- Yapılacak iş
Kenan Yavuz Etnografya Müzesi'nin "Avrupa Yılın Müzesi" ödülünde finalist olduğunu bildiren aşağıdaki haberi, son cümlesinden sonra kaldığı yerden sürdürün.

- Okuma metni

○ ○ ○ ○ ○ ○ ○

GENEL - 26 Aralık 2020 Cumartesi 13:21

Kenan Yavuz Etnografya Müzesi “Avrupa Yılın Müzesi” ödülü finalisti oldu

A
A
A
Kenan Yavuz Etnografya Müzesi “Avrupa Yılın Müzesi” ödülü finalisti oldu

Dünyadaki en prestijli müzeleri belirleyen European Museum Forum (EMF) tarafından her yıl düzenlenen “Avrupa Yılın Müzesi Ödülleri” (European Museum of the Year Award/EMYA) yarışmasında Bayburt’un Beşpınar köyünde kurulan Kenan Yavuz Etnografya Müzesi finalist oldu.

Dünyadaki en prestijli müzeleri belirleyen European Museum Forum (EMF) tarafından her yıl düzenlenen “Avrupa Yılın Müzesi Ödülleri” (European Museum of the Year Award/EMYA) yarışmasında Bayburt’un Beşpınar köyünde kurulan Kenan Yavuz Etnografya Müzesi finalist oldu.

○ ○ ○ ○ ○ ○ ○

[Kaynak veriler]
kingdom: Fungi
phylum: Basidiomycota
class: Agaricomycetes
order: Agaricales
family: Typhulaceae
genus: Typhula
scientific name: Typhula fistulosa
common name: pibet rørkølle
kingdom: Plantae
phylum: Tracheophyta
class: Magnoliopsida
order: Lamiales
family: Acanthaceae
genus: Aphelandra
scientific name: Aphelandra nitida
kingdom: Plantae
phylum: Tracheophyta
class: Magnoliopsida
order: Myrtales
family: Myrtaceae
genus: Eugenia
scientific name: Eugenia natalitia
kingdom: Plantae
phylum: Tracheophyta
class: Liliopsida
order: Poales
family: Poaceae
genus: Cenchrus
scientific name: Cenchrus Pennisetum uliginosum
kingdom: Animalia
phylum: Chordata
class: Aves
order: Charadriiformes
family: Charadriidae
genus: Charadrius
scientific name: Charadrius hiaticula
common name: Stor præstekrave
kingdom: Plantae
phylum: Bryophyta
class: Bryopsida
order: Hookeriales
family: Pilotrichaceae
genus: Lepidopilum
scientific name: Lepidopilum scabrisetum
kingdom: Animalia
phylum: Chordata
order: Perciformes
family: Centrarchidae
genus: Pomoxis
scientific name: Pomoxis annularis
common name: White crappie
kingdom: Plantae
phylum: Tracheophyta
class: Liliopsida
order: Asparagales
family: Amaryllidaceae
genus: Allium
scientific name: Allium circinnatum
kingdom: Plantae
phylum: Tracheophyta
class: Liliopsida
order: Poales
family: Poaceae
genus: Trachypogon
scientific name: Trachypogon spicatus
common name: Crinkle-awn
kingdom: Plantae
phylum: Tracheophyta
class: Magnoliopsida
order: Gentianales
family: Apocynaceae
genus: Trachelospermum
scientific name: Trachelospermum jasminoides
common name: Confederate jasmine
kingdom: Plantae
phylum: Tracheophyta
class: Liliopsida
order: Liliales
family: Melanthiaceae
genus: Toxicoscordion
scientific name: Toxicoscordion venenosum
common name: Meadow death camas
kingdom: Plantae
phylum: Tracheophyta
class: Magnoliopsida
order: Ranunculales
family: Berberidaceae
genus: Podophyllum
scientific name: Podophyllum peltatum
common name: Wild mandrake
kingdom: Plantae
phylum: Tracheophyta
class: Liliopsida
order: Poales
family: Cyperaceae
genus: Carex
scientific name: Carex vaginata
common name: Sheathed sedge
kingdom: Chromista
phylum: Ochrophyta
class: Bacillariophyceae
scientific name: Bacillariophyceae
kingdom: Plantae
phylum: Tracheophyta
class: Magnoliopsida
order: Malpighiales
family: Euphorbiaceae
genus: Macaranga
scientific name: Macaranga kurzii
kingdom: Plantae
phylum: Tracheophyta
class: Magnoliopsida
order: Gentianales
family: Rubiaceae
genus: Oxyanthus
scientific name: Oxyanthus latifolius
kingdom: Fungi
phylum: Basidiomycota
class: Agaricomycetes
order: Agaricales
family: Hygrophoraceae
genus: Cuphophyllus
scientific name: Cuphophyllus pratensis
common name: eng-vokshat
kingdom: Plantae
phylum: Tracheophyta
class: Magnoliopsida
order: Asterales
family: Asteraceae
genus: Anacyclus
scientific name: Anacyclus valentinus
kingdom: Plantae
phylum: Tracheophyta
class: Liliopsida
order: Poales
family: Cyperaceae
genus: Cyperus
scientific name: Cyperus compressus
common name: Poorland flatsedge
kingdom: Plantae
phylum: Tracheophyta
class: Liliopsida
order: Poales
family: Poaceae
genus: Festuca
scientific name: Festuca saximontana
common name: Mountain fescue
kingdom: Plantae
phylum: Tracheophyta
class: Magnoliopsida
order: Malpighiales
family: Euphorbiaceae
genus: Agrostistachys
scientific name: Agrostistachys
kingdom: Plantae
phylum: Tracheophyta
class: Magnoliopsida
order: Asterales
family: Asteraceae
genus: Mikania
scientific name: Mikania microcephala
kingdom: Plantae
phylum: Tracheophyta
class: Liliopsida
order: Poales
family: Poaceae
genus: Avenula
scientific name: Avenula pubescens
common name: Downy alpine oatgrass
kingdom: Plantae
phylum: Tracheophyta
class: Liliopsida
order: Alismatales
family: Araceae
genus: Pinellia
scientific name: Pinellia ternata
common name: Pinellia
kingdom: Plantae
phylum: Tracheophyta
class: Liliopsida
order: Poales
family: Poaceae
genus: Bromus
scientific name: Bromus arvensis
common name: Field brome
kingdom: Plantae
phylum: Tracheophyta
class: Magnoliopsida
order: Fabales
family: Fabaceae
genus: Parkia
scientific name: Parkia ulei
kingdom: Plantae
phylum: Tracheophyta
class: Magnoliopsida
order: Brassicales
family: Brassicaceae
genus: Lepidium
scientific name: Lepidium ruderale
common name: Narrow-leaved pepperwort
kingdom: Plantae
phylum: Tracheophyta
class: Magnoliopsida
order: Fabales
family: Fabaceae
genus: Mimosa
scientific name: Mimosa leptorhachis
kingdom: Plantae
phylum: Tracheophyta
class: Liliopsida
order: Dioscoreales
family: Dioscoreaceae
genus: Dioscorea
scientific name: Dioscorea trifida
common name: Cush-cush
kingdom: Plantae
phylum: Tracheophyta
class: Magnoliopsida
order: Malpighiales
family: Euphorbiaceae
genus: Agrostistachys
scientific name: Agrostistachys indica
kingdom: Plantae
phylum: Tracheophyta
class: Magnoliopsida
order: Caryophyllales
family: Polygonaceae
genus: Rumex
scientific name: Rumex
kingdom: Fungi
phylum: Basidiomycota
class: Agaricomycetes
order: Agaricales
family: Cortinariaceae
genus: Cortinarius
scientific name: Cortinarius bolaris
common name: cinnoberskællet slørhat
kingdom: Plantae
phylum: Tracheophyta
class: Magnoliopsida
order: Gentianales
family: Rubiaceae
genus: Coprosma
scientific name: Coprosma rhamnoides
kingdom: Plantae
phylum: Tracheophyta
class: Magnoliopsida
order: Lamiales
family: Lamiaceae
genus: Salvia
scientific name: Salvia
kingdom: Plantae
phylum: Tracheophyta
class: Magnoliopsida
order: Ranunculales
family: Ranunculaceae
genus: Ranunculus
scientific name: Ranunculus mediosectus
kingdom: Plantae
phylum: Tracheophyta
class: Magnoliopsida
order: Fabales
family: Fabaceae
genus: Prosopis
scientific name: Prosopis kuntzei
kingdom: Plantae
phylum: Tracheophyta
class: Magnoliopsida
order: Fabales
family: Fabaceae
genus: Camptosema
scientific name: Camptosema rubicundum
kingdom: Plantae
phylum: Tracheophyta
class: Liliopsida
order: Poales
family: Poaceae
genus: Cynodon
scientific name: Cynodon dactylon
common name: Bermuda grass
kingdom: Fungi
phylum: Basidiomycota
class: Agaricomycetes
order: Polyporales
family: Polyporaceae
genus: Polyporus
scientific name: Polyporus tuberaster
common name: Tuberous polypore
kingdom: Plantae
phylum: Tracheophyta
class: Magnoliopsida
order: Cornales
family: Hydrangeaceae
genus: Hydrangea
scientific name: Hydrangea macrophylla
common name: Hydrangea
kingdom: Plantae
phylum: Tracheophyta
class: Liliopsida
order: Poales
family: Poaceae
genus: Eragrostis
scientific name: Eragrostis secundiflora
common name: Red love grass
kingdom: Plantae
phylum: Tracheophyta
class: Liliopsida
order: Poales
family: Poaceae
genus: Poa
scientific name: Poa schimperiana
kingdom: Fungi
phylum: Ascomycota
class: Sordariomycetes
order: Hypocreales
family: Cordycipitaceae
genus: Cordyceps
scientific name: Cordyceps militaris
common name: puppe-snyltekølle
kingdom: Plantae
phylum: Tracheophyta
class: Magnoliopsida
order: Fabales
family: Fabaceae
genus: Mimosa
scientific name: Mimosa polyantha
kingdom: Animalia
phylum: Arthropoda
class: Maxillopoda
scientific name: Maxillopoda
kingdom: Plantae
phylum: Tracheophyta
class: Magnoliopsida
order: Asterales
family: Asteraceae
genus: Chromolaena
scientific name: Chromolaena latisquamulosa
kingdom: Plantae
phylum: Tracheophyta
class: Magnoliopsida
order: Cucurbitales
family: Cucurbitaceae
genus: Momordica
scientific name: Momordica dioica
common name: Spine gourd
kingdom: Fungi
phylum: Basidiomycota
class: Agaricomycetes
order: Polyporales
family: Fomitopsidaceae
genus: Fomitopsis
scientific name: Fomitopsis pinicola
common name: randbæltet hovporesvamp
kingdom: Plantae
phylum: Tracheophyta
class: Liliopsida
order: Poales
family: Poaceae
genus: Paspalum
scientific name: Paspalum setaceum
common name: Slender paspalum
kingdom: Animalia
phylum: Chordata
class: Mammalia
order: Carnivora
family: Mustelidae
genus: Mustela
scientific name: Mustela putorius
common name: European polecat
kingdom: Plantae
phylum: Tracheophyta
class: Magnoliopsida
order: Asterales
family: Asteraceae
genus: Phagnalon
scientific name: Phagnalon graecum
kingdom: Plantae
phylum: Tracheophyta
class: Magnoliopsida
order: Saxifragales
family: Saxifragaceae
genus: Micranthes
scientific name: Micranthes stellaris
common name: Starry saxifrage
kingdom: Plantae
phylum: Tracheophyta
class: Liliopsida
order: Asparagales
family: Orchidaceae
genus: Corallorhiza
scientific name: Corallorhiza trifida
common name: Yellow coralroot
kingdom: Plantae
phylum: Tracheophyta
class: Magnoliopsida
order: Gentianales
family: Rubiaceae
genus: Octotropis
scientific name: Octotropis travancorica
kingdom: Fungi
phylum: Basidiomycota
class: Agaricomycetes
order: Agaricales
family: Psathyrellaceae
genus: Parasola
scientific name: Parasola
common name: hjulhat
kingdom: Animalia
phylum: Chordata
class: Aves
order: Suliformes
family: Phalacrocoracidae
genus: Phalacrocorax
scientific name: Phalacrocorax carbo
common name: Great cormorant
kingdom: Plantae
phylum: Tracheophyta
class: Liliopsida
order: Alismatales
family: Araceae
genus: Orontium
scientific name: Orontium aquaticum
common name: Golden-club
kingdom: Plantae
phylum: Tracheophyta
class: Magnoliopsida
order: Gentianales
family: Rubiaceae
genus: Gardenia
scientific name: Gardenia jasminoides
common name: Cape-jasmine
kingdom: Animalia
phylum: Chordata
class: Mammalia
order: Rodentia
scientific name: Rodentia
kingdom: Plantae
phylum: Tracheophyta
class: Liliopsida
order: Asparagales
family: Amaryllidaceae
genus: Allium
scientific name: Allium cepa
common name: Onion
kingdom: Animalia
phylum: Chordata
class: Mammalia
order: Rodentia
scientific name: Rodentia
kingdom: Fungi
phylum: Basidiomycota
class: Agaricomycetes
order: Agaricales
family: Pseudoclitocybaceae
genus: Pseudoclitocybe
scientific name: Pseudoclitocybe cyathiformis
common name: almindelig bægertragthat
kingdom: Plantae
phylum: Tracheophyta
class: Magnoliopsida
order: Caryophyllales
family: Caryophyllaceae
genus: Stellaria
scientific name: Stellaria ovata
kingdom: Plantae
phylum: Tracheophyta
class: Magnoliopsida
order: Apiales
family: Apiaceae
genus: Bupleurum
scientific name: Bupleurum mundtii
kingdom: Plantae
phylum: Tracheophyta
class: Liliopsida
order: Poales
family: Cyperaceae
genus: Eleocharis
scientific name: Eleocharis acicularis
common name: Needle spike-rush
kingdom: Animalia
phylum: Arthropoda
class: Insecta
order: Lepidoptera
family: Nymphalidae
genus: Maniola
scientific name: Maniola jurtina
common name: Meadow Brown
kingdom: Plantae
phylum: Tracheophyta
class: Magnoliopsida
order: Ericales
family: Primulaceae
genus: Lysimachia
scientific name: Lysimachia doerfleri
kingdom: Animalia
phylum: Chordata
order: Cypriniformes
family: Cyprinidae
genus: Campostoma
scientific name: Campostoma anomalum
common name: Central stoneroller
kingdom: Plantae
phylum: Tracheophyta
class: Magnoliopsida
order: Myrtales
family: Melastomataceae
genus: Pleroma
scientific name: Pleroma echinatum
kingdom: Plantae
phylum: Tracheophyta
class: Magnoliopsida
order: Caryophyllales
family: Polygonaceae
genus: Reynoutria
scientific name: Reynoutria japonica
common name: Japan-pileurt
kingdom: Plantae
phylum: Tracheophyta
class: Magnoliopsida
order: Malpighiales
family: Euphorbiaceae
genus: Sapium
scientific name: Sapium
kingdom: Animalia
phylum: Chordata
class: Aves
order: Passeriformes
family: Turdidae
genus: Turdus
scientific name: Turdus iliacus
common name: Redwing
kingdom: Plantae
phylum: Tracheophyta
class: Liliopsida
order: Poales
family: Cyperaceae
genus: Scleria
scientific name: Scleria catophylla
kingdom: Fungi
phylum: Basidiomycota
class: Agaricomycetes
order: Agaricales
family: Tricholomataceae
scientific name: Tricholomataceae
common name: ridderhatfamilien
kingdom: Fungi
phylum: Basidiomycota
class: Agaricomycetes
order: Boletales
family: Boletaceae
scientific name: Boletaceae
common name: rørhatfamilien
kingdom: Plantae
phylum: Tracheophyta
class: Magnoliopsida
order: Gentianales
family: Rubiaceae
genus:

○ ○ ○ ○ ○ ○ ○

- Alıştırmanın yanıtı
Avrupa Konseyinin himayesinde, müzeciliğini geliştirmek, kurumsal ve profesyonel yapılarına katkı koymak, tanıtmak ve teşvik etmek, özgün müzeleri görünür kılmak amacı ile 1977 yılında kurulan EMF/EMYA, etnografya müzeciliğinde yeni bir yaklaşım getiren Kenan Yavuz Etnografya Müzesini, 2021 yılı Avrupa’nın finalist müzeleri arasında belirledi.


Doğup büyüdüğü köyü olan Bayburt’tun Beşpınar köyünde işadamı Kenan Yavuz tarafından, 4500 metrekare kapalı, 10.500 metrekare açık alan olmak üzere, toplam 15000 metrekare alan üzerinde kuruldu. 2013-2019 yılları arasında Kültür Evi olarak hizmet veren müze, gelişimini büyük ölçüde tamamlayarak 2019 yılında “Resmi Özel Müze” statüsü kazandı. Müze, küresel salgına rağmen 2020 yılı yaz aylarında 12 bin ziyaretçi tarafından ziyaret edildi.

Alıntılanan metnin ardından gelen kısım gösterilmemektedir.